Last month, researchers at the cybersecurity firm LayerX found that they could bypass Claude’s guardrails by feeding the A.I. system a few straightforward sentences.
If they told Claude that they were “pentesting” a computer network — meaning they wanted to test the network’s defenses with a simulated attack — Anthropic’s A.I. technology would attack the network. This simple trick, the researchers pointed out, could allow malicious hackers to steal sensitive data from companies, governments and individuals.
If Anthropic closed the loophole, it might prevent hackers from using Claude to attack a network, but it could also prevent companies from defending a network. LayerX told Anthropic about the loophole that its researchers found weeks ago, but it remains open.

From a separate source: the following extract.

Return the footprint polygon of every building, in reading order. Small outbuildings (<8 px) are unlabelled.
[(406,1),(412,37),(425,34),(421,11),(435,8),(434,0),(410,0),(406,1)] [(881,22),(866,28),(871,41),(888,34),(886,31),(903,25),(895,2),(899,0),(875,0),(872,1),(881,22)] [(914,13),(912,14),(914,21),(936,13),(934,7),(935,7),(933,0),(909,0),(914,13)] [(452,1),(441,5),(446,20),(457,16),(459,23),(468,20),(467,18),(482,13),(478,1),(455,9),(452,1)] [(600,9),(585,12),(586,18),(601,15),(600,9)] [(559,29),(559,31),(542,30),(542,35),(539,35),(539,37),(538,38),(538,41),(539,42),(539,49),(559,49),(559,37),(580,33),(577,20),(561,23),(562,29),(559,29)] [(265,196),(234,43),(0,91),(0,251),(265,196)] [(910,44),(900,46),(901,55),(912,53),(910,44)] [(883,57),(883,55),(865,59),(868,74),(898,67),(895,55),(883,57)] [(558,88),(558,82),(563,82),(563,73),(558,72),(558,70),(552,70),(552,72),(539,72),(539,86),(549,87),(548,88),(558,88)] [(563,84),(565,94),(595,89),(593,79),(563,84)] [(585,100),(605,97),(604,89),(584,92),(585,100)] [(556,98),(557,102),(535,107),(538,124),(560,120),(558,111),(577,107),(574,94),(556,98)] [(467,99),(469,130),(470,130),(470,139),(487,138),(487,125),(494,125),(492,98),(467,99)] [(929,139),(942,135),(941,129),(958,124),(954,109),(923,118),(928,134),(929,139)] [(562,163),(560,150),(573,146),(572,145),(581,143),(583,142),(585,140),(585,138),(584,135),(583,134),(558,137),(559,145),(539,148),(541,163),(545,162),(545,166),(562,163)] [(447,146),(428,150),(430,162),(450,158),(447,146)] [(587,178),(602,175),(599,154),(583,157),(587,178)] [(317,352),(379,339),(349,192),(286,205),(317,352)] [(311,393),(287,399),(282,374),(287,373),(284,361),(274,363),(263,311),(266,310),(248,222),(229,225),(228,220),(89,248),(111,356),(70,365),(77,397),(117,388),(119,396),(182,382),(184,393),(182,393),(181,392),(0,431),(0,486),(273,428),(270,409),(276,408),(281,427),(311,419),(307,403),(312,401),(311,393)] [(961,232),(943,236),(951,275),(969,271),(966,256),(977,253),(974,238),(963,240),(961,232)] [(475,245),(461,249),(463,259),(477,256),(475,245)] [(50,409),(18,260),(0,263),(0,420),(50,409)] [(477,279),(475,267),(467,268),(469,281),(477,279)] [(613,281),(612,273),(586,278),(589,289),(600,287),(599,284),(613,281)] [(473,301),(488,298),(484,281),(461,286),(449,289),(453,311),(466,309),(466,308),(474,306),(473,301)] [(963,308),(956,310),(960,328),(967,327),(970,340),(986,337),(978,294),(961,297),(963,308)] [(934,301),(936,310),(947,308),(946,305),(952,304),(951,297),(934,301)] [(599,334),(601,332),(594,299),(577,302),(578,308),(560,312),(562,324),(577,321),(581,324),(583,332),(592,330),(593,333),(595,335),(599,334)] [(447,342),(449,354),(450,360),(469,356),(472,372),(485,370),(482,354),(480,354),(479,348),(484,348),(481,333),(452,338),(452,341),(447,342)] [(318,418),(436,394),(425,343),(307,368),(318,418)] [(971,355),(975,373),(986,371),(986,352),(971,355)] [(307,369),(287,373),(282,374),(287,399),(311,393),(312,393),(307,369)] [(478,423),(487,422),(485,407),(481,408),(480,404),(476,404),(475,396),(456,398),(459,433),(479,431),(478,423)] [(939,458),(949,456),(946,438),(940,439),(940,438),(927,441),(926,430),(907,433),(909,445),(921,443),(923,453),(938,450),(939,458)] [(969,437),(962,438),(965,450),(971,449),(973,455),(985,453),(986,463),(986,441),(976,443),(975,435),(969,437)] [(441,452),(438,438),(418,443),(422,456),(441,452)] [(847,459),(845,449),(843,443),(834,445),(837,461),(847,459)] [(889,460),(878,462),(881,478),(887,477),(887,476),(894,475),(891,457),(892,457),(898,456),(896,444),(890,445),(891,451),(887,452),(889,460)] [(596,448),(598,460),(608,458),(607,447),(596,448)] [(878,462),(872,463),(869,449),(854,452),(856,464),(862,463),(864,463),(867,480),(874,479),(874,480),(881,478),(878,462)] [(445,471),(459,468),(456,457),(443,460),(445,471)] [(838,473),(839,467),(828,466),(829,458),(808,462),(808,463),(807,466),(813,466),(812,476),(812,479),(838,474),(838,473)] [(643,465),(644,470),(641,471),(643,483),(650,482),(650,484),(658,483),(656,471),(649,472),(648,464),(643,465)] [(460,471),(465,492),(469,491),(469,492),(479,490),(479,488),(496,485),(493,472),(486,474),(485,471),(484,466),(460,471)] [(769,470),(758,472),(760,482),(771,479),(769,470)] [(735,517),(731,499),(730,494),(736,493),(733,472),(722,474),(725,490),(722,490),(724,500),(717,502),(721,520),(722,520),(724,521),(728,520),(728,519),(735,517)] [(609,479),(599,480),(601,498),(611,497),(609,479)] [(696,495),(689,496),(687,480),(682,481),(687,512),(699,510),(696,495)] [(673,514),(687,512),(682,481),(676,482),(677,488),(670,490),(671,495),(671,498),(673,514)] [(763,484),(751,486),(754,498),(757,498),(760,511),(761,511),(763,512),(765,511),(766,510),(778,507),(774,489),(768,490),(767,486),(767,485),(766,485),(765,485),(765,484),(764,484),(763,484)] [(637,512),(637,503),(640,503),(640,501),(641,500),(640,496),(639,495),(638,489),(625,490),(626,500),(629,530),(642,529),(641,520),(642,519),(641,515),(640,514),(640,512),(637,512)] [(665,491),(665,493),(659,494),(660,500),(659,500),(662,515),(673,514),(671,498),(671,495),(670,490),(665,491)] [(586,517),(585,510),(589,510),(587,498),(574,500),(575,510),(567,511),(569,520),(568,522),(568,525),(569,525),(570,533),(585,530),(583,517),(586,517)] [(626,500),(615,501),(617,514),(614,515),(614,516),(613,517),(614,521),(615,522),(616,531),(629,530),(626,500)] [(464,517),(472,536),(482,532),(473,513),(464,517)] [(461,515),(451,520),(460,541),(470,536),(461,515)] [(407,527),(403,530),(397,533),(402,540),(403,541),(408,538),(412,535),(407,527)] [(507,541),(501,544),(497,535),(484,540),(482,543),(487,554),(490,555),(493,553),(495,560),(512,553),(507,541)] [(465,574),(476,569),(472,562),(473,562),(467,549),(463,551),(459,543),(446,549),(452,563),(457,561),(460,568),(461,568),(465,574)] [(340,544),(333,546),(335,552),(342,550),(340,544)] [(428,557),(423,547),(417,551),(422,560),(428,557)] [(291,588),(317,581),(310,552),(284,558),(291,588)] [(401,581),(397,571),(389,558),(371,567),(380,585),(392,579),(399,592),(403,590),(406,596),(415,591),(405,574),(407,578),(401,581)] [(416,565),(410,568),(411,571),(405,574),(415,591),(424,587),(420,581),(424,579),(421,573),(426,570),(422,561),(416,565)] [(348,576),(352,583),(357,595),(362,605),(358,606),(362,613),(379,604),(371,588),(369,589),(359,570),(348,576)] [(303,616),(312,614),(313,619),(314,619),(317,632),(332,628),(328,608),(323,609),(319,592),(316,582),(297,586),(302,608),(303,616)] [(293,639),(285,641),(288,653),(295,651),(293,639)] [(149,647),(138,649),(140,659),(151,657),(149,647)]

That approach could backfire, said Or Eshed, chief executive of LayerX. “Eventually, there will be a large number of attacks using these A.I. models, and they will be forced to rethink their approach to security,” he predicted.
Last year, for less than $50, researchers from the technology company Cisco and the University of Pennsylvania pushed six A.I. models to produce a variety of harmful responses. Their misinformation-focused prompts managed to jailbreak chatbots from Meta and the Chinese A.I. model DeepSeek 100 percent of the time, while more than 80 percent of their attacks on Google and OpenAI models were successful.
(The New York Times has sued OpenAI and Microsoft, claiming copyright infringement of news content related to A.I. systems. The two companies have denied the suit’s claims.)
Breached guardrails could enable automated, large-scale influence campaigns, according to researchers from the University of Technology Sydney. The team persuaded one commercial language model to create a disinformation campaign about an Australian political party — complete with visuals, hashtags and posts tailored to specific platforms — by posing the request as a “simulation.”
Companies say that in addition to building guardrails into their systems, they use separate tools to monitor activity on these systems, identify suspicious behavior and ban accounts that do not comply with the terms of service.
“Claude is built with strong protections that consist of many layers designed to work together, including model training and guardrails built on top of the model,” an Anthropic spokeswoman, Paruul Maheshwary, said. “Bypassing one doesn’t bypass the others.”
This is how Anthropic discovered that a team of Chinese state-sponsored hackers had used Claude in an effort to infiltrate the computer systems of roughly 30 companies and government agencies around the world.
But experts say this security technique is also flawed, because companies must track a high volume of activity across the world — and because they are wary of barring legitimate users.
If someone is thwarted by the guardrails and security systems that protect online services like Claude and GPT, he or she can always turn to open source A.I. systems, whose underlying software can be freely copied, shared and modified.
Because these systems can be modified, anyone can work to strip away their guardrails. Using a new method called Heretic, a person can remove a system’s guardrails with very little effort. This method uses complex mathematics to essentially revert the months of training that applied the guardrails.
“A year ago, doing this was very complicated,” said Noam Schwartz, chief executive of Alice, an A.I. security company. “Now, you can just do it from your phone.”